Records taken from a dataset
——————
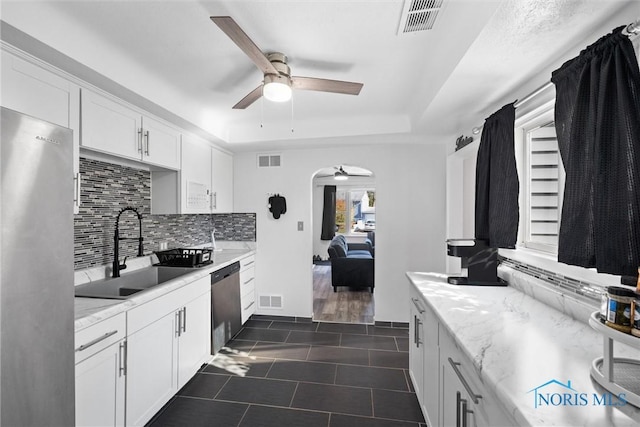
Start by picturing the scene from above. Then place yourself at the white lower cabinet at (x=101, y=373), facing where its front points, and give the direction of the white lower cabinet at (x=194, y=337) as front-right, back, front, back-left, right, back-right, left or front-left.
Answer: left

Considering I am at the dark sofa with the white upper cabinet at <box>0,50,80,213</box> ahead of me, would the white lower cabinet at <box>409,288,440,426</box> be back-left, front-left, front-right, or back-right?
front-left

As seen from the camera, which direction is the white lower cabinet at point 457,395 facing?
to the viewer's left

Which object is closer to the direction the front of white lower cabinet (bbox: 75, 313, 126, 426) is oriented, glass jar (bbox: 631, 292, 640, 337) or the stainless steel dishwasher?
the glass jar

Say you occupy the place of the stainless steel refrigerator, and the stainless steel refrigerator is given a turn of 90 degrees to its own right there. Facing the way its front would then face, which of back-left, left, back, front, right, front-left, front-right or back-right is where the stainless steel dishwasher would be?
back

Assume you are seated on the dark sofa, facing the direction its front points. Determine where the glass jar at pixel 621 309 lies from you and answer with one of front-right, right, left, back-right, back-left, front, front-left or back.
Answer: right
——————
Rewrite the part of the listing that opens with the line containing "Considering I am" and closes with the line containing "to the viewer's left", changing "dark sofa" to "black sofa" and leaving all else unaltered.

YOUR SOLUTION
Considering I am at the black sofa with the white upper cabinet at <box>0,50,80,213</box> ahead of me, would the white lower cabinet at <box>409,288,440,426</box> be back-left, front-left, front-right, or back-right?
front-left

As seen from the camera, which direction is the white lower cabinet at point 457,395 facing?
to the viewer's left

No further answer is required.